Broader Implications for the Future of Financial Innovation
The collapse of this particular legislative effort underscores the difficulty of balancing consumer protection, innovation, and competitiveness in the rapidly evolving digital asset space. As cryptocurrency platforms increasingly offer services that resemble traditional banking functions while operating on fundamentally different technological infrastructure, policymakers face the challenge of applying existing regulatory frameworks to novel business models without stifling the very innovations that make these platforms attractive.
“What’s at stake here is not just the future of cryptocurrency, but the future of financial services more broadly,” explained a financial technology researcher at a prominent Washington think tank. “The question is whether our regulatory approach will accommodate new models that potentially offer greater efficiency and consumer benefits, or whether it will primarily serve to protect incumbent institutions from disruptive competition.”

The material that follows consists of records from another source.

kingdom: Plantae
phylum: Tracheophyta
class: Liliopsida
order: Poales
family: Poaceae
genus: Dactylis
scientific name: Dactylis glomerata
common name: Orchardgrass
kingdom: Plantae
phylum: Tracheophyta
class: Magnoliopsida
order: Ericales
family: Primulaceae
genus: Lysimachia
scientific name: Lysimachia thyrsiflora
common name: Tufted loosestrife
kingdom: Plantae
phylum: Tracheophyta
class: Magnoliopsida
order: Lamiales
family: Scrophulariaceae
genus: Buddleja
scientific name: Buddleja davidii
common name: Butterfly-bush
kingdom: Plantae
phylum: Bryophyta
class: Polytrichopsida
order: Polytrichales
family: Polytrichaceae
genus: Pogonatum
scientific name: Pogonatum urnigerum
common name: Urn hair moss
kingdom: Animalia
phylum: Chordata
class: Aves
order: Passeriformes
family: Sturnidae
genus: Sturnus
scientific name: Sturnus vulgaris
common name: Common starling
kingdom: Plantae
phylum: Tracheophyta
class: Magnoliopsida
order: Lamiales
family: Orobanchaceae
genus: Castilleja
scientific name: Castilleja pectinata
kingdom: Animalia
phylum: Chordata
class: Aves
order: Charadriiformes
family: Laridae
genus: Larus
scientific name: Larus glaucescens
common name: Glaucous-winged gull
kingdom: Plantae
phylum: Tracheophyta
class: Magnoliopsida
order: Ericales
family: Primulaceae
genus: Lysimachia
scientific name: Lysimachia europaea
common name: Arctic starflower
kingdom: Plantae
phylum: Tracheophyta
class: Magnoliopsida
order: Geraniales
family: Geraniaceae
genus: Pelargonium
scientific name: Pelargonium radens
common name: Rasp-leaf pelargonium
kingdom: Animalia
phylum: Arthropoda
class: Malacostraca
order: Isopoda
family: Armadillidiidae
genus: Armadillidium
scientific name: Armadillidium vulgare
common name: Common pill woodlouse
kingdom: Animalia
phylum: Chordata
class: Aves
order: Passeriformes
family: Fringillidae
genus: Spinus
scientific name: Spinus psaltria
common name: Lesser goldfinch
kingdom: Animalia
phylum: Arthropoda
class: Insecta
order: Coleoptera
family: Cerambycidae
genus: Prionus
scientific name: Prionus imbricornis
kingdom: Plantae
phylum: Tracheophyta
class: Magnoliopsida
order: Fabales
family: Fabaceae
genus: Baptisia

For Coinbase and other major cryptocurrency platforms, the episode highlights both their growing political sophistication and the challenges they face in navigating Washington’s complex policy ecosystem. By withdrawing support for legislation they had previously backed, these companies demonstrated both their increased willingness to take definitive policy positions and their ability to influence the legislative process – developments that signal the industry’s ongoing maturation from regulatory outsider to significant financial player.
As lawmakers return to the drawing board, the cryptocurrency industry’s stance is clear: regulation is welcome and necessary, but only if it protects consumers while allowing innovation to flourish. Whether Congress can craft legislation that meets these criteria before voters go to the polls remains one of the most consequential open questions in financial regulation today.